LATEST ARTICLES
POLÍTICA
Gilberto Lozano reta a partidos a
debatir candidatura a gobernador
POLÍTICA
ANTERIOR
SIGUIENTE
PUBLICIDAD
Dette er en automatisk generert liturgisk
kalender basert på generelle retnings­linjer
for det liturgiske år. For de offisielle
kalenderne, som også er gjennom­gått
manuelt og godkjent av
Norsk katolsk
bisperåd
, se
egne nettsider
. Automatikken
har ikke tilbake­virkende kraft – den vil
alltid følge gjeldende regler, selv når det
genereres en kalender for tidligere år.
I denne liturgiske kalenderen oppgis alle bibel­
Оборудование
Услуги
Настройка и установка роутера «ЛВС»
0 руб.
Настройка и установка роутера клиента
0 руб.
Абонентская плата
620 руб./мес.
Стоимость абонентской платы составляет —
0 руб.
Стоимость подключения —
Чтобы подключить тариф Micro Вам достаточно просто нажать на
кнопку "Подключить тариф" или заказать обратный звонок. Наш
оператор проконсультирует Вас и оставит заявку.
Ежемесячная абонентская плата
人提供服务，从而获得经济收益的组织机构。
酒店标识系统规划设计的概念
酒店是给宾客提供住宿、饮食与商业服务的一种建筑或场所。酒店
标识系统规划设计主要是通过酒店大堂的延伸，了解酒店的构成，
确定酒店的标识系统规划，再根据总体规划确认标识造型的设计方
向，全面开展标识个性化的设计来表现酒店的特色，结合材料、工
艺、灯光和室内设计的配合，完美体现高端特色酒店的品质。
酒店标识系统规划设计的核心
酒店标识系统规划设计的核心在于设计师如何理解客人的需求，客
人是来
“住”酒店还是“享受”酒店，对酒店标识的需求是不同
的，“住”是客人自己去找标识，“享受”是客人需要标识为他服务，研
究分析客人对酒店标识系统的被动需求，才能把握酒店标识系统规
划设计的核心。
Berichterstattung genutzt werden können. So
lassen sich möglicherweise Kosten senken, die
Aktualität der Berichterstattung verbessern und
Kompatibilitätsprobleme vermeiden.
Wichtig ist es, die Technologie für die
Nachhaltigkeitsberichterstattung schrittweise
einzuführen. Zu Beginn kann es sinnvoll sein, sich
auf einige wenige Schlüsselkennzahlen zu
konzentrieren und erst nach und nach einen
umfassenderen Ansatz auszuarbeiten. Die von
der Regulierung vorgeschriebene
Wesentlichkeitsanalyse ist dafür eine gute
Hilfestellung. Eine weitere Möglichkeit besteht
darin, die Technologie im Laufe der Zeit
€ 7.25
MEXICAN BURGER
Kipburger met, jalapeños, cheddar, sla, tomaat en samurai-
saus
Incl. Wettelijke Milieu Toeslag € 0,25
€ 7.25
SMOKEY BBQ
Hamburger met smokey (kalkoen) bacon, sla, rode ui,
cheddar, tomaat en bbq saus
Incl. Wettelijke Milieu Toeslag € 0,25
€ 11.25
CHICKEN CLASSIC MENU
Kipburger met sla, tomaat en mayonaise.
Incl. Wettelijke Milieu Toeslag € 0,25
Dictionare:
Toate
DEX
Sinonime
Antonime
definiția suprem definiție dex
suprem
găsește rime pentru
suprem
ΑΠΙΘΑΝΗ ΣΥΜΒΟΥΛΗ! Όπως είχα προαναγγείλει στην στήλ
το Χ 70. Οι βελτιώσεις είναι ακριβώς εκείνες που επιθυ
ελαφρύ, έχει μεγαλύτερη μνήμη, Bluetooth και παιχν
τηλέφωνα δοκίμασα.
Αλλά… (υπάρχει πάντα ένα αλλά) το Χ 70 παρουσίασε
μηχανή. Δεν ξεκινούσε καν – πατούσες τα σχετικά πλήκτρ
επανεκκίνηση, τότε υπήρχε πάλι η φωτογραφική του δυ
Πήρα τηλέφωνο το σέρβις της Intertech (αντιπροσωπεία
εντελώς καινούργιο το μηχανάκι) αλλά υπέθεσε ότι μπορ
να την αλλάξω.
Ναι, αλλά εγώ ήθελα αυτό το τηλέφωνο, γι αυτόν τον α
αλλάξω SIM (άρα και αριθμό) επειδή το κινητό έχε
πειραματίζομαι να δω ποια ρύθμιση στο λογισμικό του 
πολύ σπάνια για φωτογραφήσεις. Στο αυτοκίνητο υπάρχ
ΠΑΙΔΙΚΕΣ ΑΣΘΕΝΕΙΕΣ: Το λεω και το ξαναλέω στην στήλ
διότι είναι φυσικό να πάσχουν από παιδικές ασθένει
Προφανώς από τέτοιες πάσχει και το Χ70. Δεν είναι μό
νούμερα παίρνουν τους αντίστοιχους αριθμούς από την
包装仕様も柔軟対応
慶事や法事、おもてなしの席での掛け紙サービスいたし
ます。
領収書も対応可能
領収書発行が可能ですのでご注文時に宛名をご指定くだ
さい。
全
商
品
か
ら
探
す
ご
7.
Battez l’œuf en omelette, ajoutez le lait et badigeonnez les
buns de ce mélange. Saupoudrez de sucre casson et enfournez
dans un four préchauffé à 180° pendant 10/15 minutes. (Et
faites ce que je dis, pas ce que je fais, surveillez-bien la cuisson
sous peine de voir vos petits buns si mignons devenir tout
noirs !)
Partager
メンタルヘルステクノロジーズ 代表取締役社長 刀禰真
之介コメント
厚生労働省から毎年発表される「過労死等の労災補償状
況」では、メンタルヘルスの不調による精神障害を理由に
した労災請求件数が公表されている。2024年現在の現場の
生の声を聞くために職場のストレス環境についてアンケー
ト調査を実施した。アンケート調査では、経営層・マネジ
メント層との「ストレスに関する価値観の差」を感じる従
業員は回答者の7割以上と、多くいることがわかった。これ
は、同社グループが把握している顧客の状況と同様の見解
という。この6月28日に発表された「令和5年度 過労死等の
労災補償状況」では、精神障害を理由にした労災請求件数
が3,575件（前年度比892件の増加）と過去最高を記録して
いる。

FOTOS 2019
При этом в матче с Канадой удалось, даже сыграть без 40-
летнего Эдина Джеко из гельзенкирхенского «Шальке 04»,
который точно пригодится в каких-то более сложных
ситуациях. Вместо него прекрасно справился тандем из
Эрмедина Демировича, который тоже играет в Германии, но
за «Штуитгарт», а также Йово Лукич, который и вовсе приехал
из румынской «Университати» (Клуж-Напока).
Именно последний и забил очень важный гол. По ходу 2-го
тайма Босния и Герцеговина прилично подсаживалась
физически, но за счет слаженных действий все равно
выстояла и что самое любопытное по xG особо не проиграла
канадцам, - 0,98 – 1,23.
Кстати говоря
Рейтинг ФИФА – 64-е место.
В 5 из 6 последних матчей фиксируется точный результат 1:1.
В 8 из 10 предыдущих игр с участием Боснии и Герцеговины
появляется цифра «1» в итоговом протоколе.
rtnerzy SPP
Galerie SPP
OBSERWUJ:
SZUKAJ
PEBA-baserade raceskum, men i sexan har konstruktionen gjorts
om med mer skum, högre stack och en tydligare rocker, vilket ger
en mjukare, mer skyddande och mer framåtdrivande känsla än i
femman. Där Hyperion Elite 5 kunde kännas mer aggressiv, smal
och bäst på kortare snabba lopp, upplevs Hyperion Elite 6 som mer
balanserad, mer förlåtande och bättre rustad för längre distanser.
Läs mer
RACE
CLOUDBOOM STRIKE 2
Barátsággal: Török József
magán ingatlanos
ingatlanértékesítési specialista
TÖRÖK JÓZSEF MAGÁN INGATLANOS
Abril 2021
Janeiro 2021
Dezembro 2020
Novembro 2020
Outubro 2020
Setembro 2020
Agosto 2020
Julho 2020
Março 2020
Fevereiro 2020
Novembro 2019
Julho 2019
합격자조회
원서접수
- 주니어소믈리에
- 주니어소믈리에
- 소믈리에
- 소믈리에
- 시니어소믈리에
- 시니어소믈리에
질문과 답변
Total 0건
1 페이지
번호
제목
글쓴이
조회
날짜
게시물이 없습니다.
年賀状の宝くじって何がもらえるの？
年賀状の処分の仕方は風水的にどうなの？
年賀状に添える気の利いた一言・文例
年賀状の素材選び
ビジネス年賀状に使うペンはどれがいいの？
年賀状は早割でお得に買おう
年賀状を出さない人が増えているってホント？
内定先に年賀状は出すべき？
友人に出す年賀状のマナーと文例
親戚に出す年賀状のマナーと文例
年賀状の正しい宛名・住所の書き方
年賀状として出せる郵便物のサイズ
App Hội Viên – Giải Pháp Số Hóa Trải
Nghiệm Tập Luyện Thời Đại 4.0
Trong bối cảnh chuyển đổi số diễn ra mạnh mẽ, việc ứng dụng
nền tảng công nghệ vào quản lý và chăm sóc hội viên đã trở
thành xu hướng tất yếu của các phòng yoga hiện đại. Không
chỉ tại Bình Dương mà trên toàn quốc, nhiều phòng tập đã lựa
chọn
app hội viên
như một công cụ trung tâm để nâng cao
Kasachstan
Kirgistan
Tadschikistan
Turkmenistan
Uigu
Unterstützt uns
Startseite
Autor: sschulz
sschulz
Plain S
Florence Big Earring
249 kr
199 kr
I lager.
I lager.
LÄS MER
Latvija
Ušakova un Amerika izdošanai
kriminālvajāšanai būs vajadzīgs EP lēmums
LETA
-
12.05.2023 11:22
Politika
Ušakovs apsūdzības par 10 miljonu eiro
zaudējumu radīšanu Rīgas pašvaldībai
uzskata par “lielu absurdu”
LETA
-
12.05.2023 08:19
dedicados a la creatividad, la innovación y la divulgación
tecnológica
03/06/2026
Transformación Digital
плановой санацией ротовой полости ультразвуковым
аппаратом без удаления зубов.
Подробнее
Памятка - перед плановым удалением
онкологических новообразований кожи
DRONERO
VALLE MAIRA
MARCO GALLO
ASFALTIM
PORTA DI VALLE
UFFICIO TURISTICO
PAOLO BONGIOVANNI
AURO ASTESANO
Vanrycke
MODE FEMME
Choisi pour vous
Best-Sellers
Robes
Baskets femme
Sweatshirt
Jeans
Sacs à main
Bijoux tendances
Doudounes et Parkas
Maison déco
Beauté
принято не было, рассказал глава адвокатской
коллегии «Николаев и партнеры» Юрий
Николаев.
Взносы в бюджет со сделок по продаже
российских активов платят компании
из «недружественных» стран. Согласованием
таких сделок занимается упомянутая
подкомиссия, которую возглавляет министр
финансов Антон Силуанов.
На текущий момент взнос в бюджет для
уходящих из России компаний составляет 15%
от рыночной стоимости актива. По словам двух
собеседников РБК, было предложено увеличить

- - - - - - -

## DIRECTIONS
Copy the material from its first line through the line containing "Kipburger met sla, tomaat en mayonaise.", swapping "MEXICAN BURGER" for "SPICY BURGER" and keeping everything else the same.

## TASK ANSWER
LATEST ARTICLES
POLÍTICA
Gilberto Lozano reta a partidos a
debatir candidatura a gobernador
POLÍTICA
ANTERIOR
SIGUIENTE
PUBLICIDAD
Dette er en automatisk generert liturgisk
kalender basert på generelle retnings­linjer
for det liturgiske år. For de offisielle
kalenderne, som også er gjennom­gått
manuelt og godkjent av
Norsk katolsk
bisperåd
, se
egne nettsider
. Automatikken
har ikke tilbake­virkende kraft – den vil
alltid følge gjeldende regler, selv når det
genereres en kalender for tidligere år.
I denne liturgiske kalenderen oppgis alle bibel­
Оборудование
Услуги
Настройка и установка роутера «ЛВС»
0 руб.
Настройка и установка роутера клиента
0 руб.
Абонентская плата
620 руб./мес.
Стоимость абонентской платы составляет —
0 руб.
Стоимость подключения —
Чтобы подключить тариф Micro Вам достаточно просто нажать на
кнопку "Подключить тариф" или заказать обратный звонок. Наш
оператор проконсультирует Вас и оставит заявку.
Ежемесячная абонентская плата
人提供服务，从而获得经济收益的组织机构。
酒店标识系统规划设计的概念
酒店是给宾客提供住宿、饮食与商业服务的一种建筑或场所。酒店
标识系统规划设计主要是通过酒店大堂的延伸，了解酒店的构成，
确定酒店的标识系统规划，再根据总体规划确认标识造型的设计方
向，全面开展标识个性化的设计来表现酒店的特色，结合材料、工
艺、灯光和室内设计的配合，完美体现高端特色酒店的品质。
酒店标识系统规划设计的核心
酒店标识系统规划设计的核心在于设计师如何理解客人的需求，客
人是来
“住”酒店还是“享受”酒店，对酒店标识的需求是不同
的，“住”是客人自己去找标识，“享受”是客人需要标识为他服务，研
究分析客人对酒店标识系统的被动需求，才能把握酒店标识系统规
划设计的核心。
Berichterstattung genutzt werden können. So
lassen sich möglicherweise Kosten senken, die
Aktualität der Berichterstattung verbessern und
Kompatibilitätsprobleme vermeiden.
Wichtig ist es, die Technologie für die
Nachhaltigkeitsberichterstattung schrittweise
einzuführen. Zu Beginn kann es sinnvoll sein, sich
auf einige wenige Schlüsselkennzahlen zu
konzentrieren und erst nach und nach einen
umfassenderen Ansatz auszuarbeiten. Die von
der Regulierung vorgeschriebene
Wesentlichkeitsanalyse ist dafür eine gute
Hilfestellung. Eine weitere Möglichkeit besteht
darin, die Technologie im Laufe der Zeit
€ 7.25
SPICY BURGER
Kipburger met, jalapeños, cheddar, sla, tomaat en samurai-
saus
Incl. Wettelijke Milieu Toeslag € 0,25
€ 7.25
SMOKEY BBQ
Hamburger met smokey (kalkoen) bacon, sla, rode ui,
cheddar, tomaat en bbq saus
Incl. Wettelijke Milieu Toeslag € 0,25
€ 11.25
CHICKEN CLASSIC MENU
Kipburger met sla, tomaat en mayonaise.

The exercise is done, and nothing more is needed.